Bluetooth, is a very important technology, but it's used for cell phones and smart devices for send/receive small documents and archives, i think bluetooth is less important of IEEE 802.11 Technology because wire-less is used in LAN's for conect notebooks and other devices in enterprises, and this technology can be used further distance than bluetooth and wire-less is more faster than Bluetooth too.
Avahi runs on the server (The phone in this case) to announce the service ala bonjour. It wouldn't really be needed as Samba can use WINS but it would make it easier for OSX users etc.
When I said software I mean on the client machine (ie the computer), however I fail to see why Nokia couldn't provide a Samba client as well so you could browse your computer's file shares.

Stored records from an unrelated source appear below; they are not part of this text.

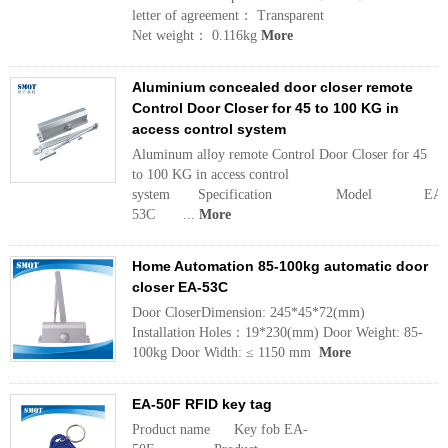
letter of agreement： Transparent
Net weight： 0.116kg
More
Aluminium concealed door closer remote
Control Door Closer for 45 to 100 KG in
access control system
Aluminum alloy remote Control Door Closer for 45
to 100 KG in access control
system Specification Model EA-
53C ...
More
Home Automation 85-100kg automatic door
closer EA-53C
Door CloserDimension: 245*45*72(mm)
Installation Holes：19*230(mm) Door Weight: 85-
100kg Door Width: ≤ 1150 mm
More
EA-50F RFID key tag
Product name Key fob EA-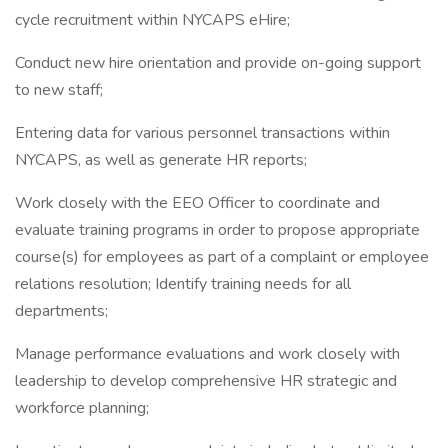
cycle recruitment within NYCAPS eHire;
Conduct new hire orientation and provide on-going support
to new staff;
Entering data for various personnel transactions within
NYCAPS, as well as generate HR reports;
Work closely with the EEO Officer to coordinate and
evaluate training programs in order to propose appropriate
course(s) for employees as part of a complaint or employee
relations resolution; Identify training needs for all
departments;
Manage performance evaluations and work closely with
leadership to develop comprehensive HR strategic and
workforce planning;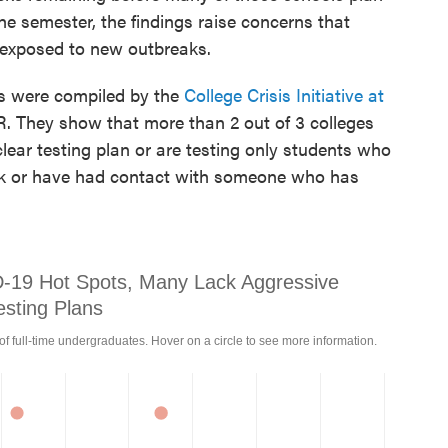
he semester, the findings raise concerns that
 exposed to new outbreaks.
s were compiled by the
College Crisis Initiative at
 They show that more than 2 out of 3 colleges
lear testing plan or are testing only students who
ick or have had contact with someone who has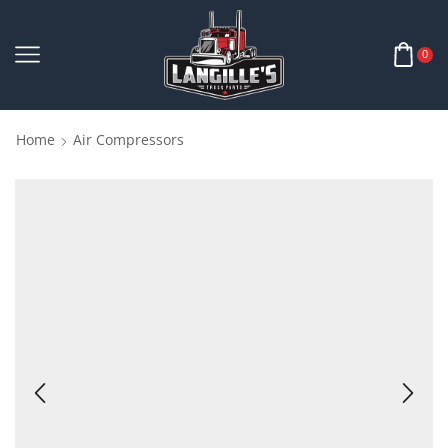
0
Home
Air Compressors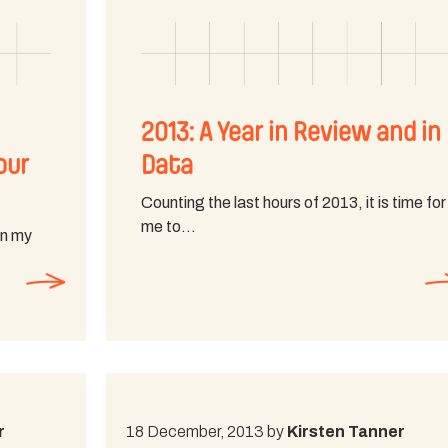
2013: A Year in Review and in
our
Data
Counting the last hours of 2013, it is time for
me to…
on my
r
18 December, 2013 by
Kirsten Tanner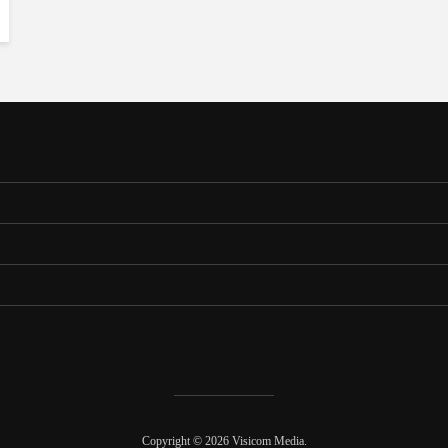
Copyright © 2026 Visicom Media.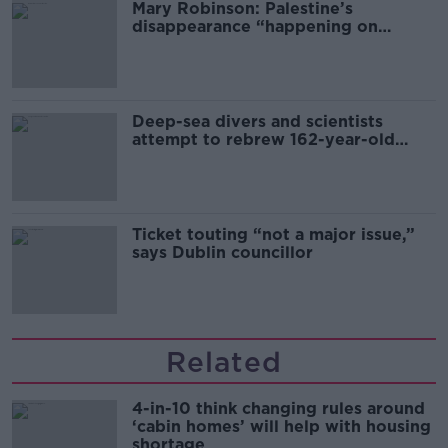
Mary Robinson: Palestine’s
disappearance “happening on
Europe’s watch”
Deep-sea divers and scientists
attempt to rebrew 162-year-old
Guinness
Ticket touting “not a major issue,”
says Dublin councillor
Related
4-in-10 think changing rules around
‘cabin homes’ will help with housing
shortage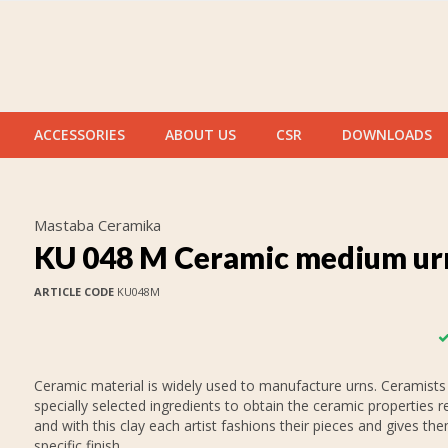
ACCESSORIES
ABOUT US
CSR
DOWNLOADS
Mastaba Ceramika
KU 048 M Ceramic medium ur
ARTICLE CODE
KU048M
Ceramic material is widely used to manufacture urns. Ceramists
specially selected ingredients to obtain the ceramic properties r
and with this clay each artist fashions their pieces and gives th
specific finish.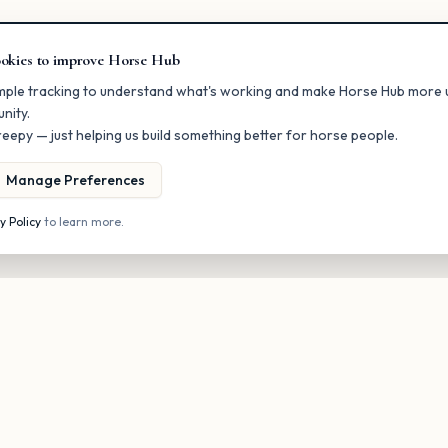
okies to improve Horse Hub
mple tracking to understand what's working and make Horse Hub more u
nity.
eepy — just helping us build something better for horse people.
Manage Preferences
y Policy
to learn more.
Stay in the loop
onal updates on new listings and upcoming events. No spam, unsubscri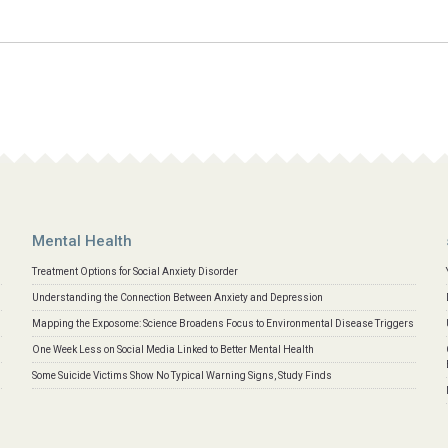
Mental Health
Treatment Options for Social Anxiety Disorder
Understanding the Connection Between Anxiety and Depression
Mapping the Exposome: Science Broadens Focus to Environmental Disease Triggers
One Week Less on Social Media Linked to Better Mental Health
Some Suicide Victims Show No Typical Warning Signs, Study Finds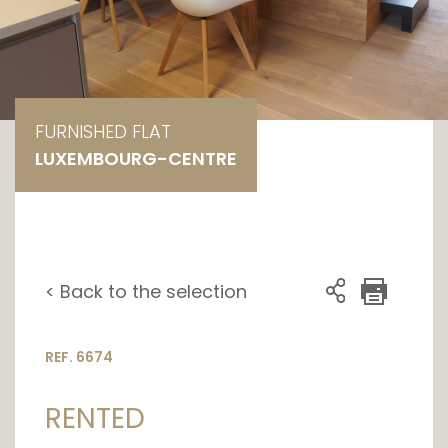
FURNISHED FLAT
LUXEMBOURG-CENTRE
< Back to the selection
REF. 6674
RENTED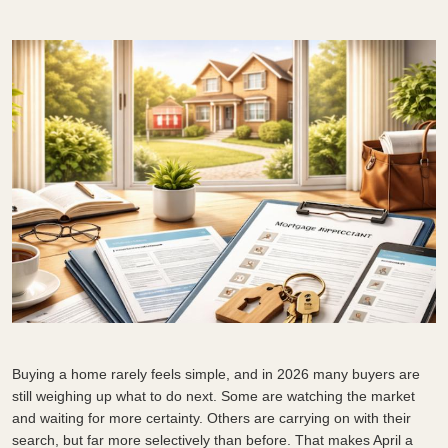
Buying a home rarely feels simple, and in 2026 many buyers are
still weighing up what to do next. Some are watching the market
and waiting for more certainty. Others are carrying on with their
search, but far more selectively than before. That makes April a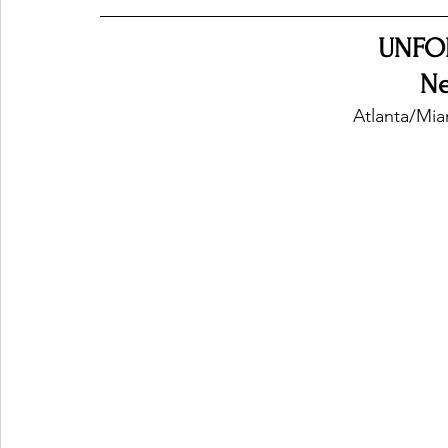
UNFO
Ones 2 Watch!
World Influence
Live Rev
N
Atlanta/Mia
Chart Results
Albums
Beauty Picks for P
Podcast
Independent Music Weekly
Arti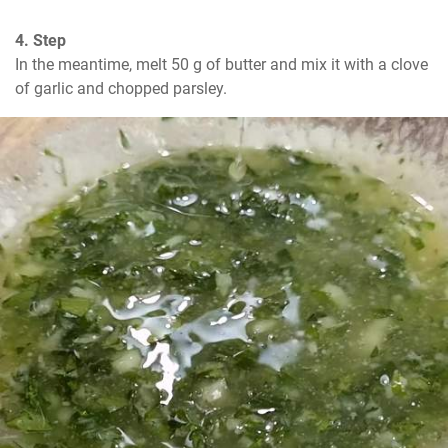
4. Step
In the meantime, melt 50 g of butter and mix it with a clove 
of garlic and chopped parsley.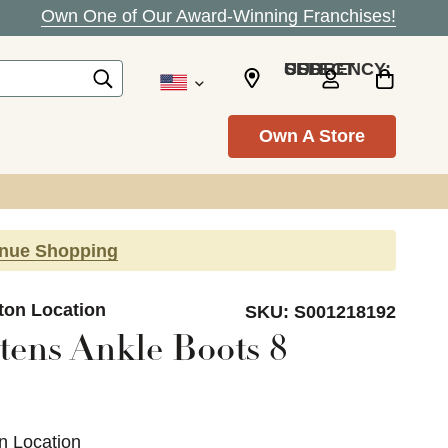
Own One of Our Award-Winning Franchises!
SELECT CURRENCY: USD
Own A Store
inue Shopping
ton Location
SKU:
S001218192
tens Ankle Boots 8
n Location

I really don't see the point in alot of this software provided by manufacturers, why bother when you could use simple, well supported standards and then just use the support built into the OS that the user is clearly familiar with.
Try a decent solution
Never had any problem on Apple machines since the 12" Powerbook 867.
Had bluetooth mice, keyboards, headsets, headphones, printers all work like a charm.
Using iSync I have synced many mobile phones over bluetooth, used bluetooth to control itunes as a remote control.
Most phones have bluetooth for the headsets, which you have to wear if driving and using a mobile.
IMHO its a great, if underused technology that only a few companies like Sony Ericsson, Nokia and Apple have fully utilized.